Organisation par tâche, et non par plages horaires
En témoignent leurs agendas où l’on peut lire, par exemple, pour un jour donné « semis de maïs derrière le bois, variété Subito » sans heures précises mentionnées. « Il y une logique de traçabilité plus que de planification », fait remarquer l’étude. Cette pratique s’observe principalement chez les producteurs bovins interrogés, les tâches dans les plannings des céréaliers étant plus souvent inscrites dans des plages horaires, mais avec des termes génériques (« bureau », « semis », « apport d’engrais »), dans un but d’organisation et de rappel.
Signalons que seuls 22 % des répondants utilisent un agenda, 40 % notent les travaux et rendez-vous sur un papier ou un tableau, 33 % se fient à leur mémoire et 5 % leur entourage pour les leur rappeler. Les habitudes sont donc diverses avec, comme points communs, peu de formalisation mais de la souplesse en matière d’organisation. L’activité agricole a, sans surprise, une forte « emprise temporelle », sachant que la pause méridienne peut durer parfois plus d’une heure, et que les horaires de l’école ou du ramassage scolaire entrent dans les facteurs organisationnels, ce quelles que soient la production et l’origine sociale des agriculteurs (du milieu agricole ou non).

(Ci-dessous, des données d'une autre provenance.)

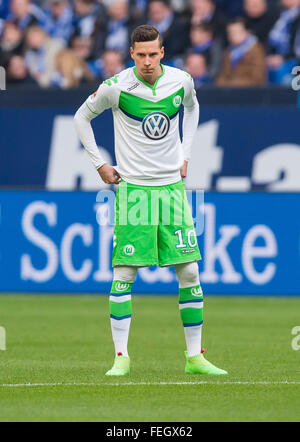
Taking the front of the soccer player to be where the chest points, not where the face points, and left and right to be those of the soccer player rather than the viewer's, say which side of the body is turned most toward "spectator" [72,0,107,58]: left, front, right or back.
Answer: back

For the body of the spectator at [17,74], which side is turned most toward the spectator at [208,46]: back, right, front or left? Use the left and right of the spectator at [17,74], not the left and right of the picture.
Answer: left

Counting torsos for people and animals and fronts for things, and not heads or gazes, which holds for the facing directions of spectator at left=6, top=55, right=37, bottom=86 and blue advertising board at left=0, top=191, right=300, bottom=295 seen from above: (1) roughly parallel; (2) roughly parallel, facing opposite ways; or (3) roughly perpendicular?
roughly parallel

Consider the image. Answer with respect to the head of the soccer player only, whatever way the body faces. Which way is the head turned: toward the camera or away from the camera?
toward the camera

Issus du monde agricole ou non : peu de différence en termes d’astreintes
Le volume horaire dédié varie davantage selon le second critère que le premier : en bovins lait, les Nima travaillent, en moyenne, 2 à 3 h de moins par semaine que les personnes issues du secteur agricole. Peu de différence toutefois en termes d’astreintes horaires : tous commencent tôt, soit avant 7 h, et finissent après 19 h, sans coupure le week-end. Pour autant, les individus originaires du monde agricole se libèrent plus le dimanche après-midi, ce qui traduit un attachement plus important au repas familial dominical.

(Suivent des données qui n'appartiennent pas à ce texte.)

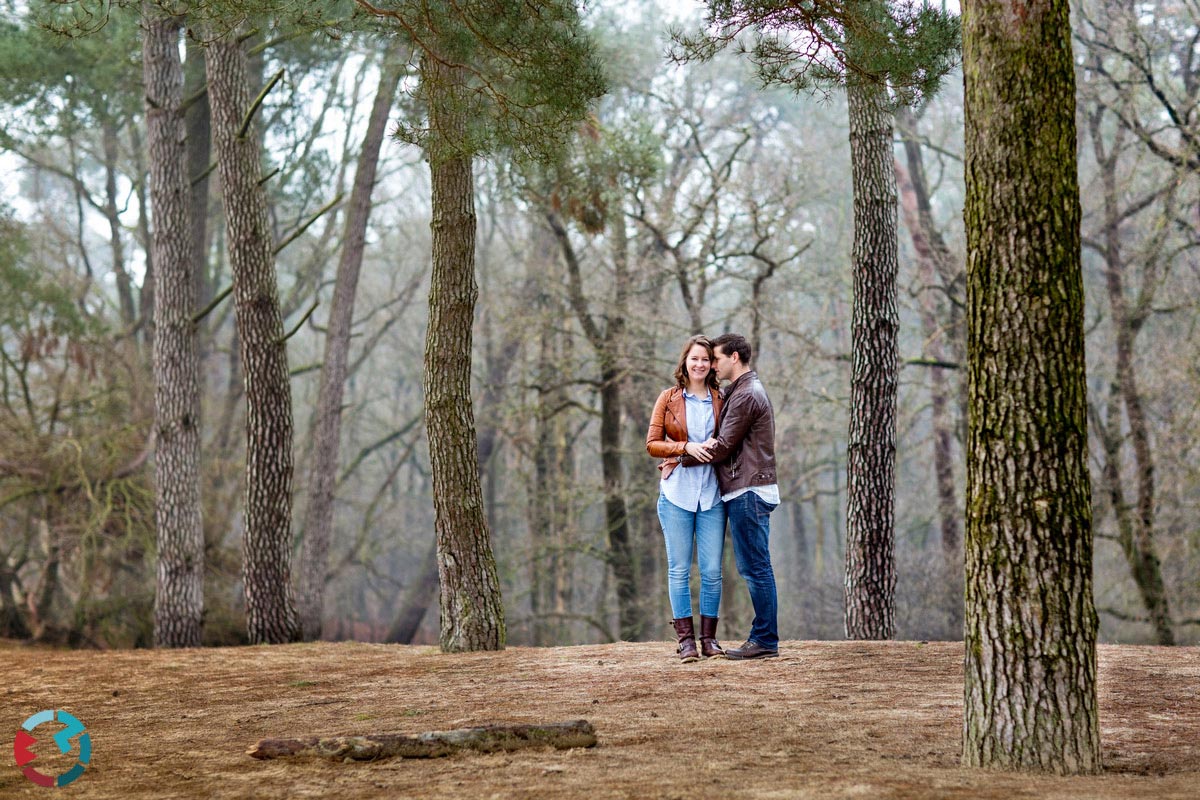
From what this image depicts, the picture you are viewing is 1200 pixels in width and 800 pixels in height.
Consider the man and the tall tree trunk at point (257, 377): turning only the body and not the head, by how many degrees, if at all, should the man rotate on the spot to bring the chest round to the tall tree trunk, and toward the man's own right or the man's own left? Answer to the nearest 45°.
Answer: approximately 45° to the man's own right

Globalement, les éleveurs totalisent la durée de travail hebdomadaire « la plus élevée de tous les actifs français » : 65 à 70 h en moyenne. Les écarts ont tendance à être plus marqués dans les autres productions qu’en élevage, où tout le monde se retrouve plus ou moins sur un pied d’égalité en termes de charge de travail et de contraintes horaires. La capacité à planifier dépend moins de l’origine sociale que du parcours scolaire : les titulaires d’un bac+3 sont 1,6 fois plus nombreux à se fixer des horaires que ceux ayant un diplôme inférieur au baccalauréat, aussi bien dans l’enseignement agricole que général, la longueur des études primant donc sur la filière.
Planification, congés, activités perso : influence du niveau de diplôme
Pour les écoles d’ingénieur agronome, cette proportion est bien plus haute (80 %), à relativiser cependant vu la faible part d’anciens élèves au sein de l’échantillon. De plus, ils planifient plus facilement. Leur cursus les sensibilisent peut-être à la gestion du temps, de même qu’à l’intérêt de pouvoir en dégager pour des congés et des loisirs. Près de 70 % prennent en effet plus de 10 jours de vacances chaque année alors que cela demeure relativement exceptionnel pour les niveaux de formation en dessous.

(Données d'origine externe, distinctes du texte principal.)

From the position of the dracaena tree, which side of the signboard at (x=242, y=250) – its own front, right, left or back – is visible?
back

70 % des ingénieurs prennent plus de 10 jours de vacances chaque année.
L’origine sociale a, par ailleurs, une incidence : 46 % des Nima prennent plus de 10 jours de congés par an et 49 % ont au minimum deux activités en dehors de la ferme, contre 30 et 35 % respectivement pour ceux qui ont des parents exploitants agricoles. « Certains enquêtés se montrent de bonne volonté – « on essaie » disent-ils – d’autres confient » ne pas savoir s’arrêter » voire considèrent cela comme une perte de temps. » Des résultats qui illustrent « les effets de la socialisation familiale sur le temps de travail et son organisation ».